# Work have asked me to move to Singapore out of the blue



## silver99 (Nov 27, 2011)

I have been doing some reasearch but I have so many questions a lot of them I think will determine whether to go or not as the more I look into it I can't see the benefit to me but would appreciete some advice.

My company has a Singapore office I have a girlfriend and she has a 5 year old boy. They would have to come with me and she would need to be able to work.

My understanding thus far is that as we are not married I can't get her an employment pass and withoiut one you can't register a dependent for schooling?

I'm not his guardian so he can't come under my employment pass right?

Then I also have a property in the UK so I as far as I see I will get stung for tax in both countries?

If this was all ok etc, let's say. How much would schooling cost?

They will pay my insurences but not thiers so what is the average cost of insurance for them?

Anything else that I haven't spotted yet?

Any comments/advice apprecieted they haven't given me long to make a decision.

Thanks


----------



## WonderLust (Nov 24, 2011)

silver99 said:


> I have been doing some reasearch but I have so many questions a lot of them I think will determine whether to go or not as the more I look into it I can't see the benefit to me but would appreciete some advice.
> 
> My company has a Singapore office I have a girlfriend and she has a 5 year old boy. They would have to come with me and she would need to be able to work.
> 
> ...


Primary school doesnt start till your boy is 7 years old. For the boy from 5-7 years old, its going to be pre school. Cost wise its going to be 400-700 SGD per month for that. Dont need a pass for that.

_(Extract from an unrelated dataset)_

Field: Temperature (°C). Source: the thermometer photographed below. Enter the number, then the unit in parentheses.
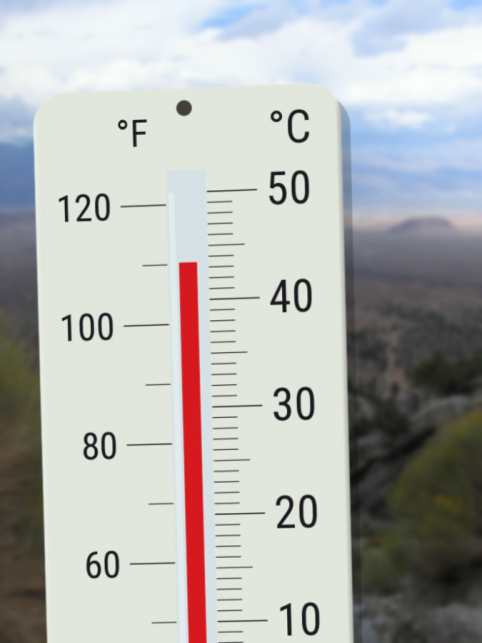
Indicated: 43.5 (°C)
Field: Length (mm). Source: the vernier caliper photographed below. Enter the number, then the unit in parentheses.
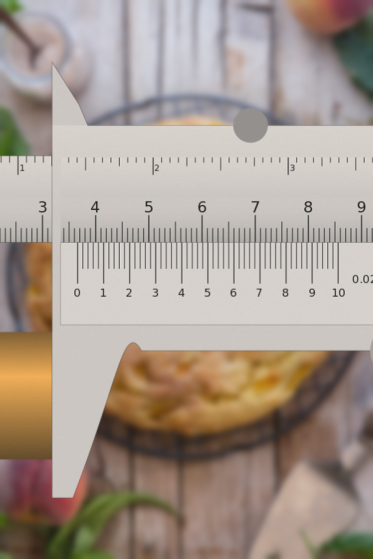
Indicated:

Health Insurance in singapore is pretty cheap, about 400 odd SGD per year per pax. So its about 35 SGD per month per pax. 

Goto this website and choose your area and contact the area director Contact Singapore - Our Offices
:clap2:


----------



## simonsays (Feb 11, 2009)

silver99: Actually if you can do a proof of common-law wife .. you can get her on dependant pass. trust me on that. MOM is flexible on that.

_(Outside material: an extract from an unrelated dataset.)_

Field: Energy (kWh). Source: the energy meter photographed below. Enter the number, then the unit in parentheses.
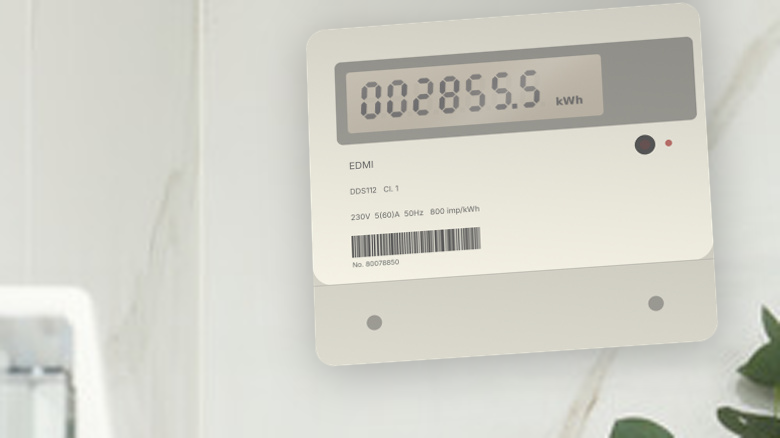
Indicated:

Do read up on the MOM site for that.

Your employer has to do some paperwork to clear the obstacles though


----------



## Orchidgirl (Dec 12, 2011)

International schools cost around 25k to 30k a year, local schools can be very hard to get into and may be a different style of education you are expecting or used to. You may want to research that. I also believe that a foreigner in a local school has gone up to 4k a year. There is a homeschooling community. 

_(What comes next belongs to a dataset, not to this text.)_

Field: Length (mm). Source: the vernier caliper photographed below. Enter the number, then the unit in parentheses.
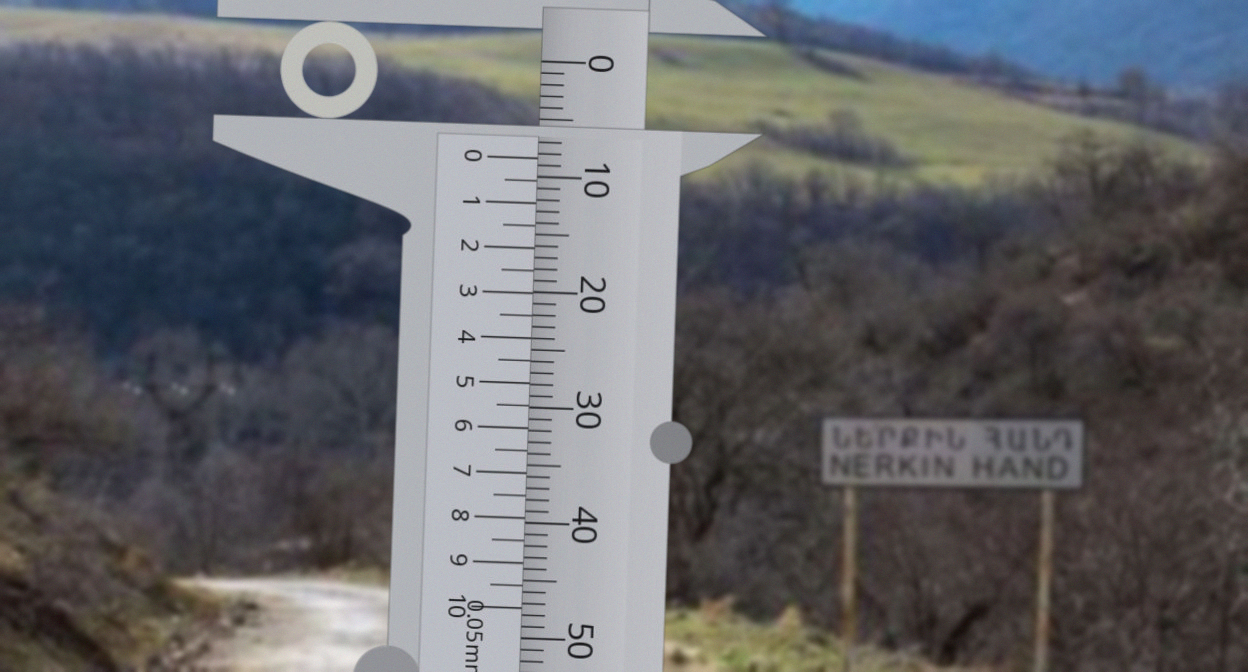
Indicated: 8.4 (mm)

They (the govt) are making it pretty hard to get an EP right now, lots of people being denied, your girlfriend may find it will take a while to get a job.


----------



## simonsays (Feb 11, 2009)

Orchid girl, 25K to 30k ? where did that come from ?

As I speak, our next door company got in a dozen guys from UK, and they had no issue with EP. Those on entry level are being scrutinised due to the ongoing abuse of EP and SP.

Well, those days of getting in with a diploma are long gone - if you wanna come here, you gotta get an employer who pays your worth and also you should possess proper credentials.

For that matter, countries all over the world are taking steps to protect the local's jobs and Singapore is no exception ...

And a lot of foreigners do have kids in local schools, except those who believe their kids should not bet 'spoilt' by the natives


----------



## Orchidgirl (Dec 12, 2011)

Where does it come from? Well, UWC, the American school,Tanglin trust, Australian school are all around 30k per year. Cheaper schools run around 25k I know because I have paid it!


----------



## Orchidgirl (Dec 12, 2011)

Also if you child goes to an international school, they (the school) will apply for a student visa.


----------



## wesmant (Feb 10, 2012)

IMHO, not a big issue at all for you to enroll your kids to local school. Teaching base is in English, and your kids will go for Cambridge O and A level. 

But, get ready to compete with the locals! it's a tough one!

As for the placement, I do not think it's difficult to get one. you just have to visit ministry of education, they'll conduct a placement test for your kids, and place them in the level your kids up to. your kids might be in Primary 4 in your home country, but when you get to Singapore Public school you may be degraded to P3, or might even be upgraded to P5, subject to your kids test score.

as for the school fee, for a student with a student pass, it'll cost you slightly more than 100bucks a month. not like 30k p.a. in those international school.


----------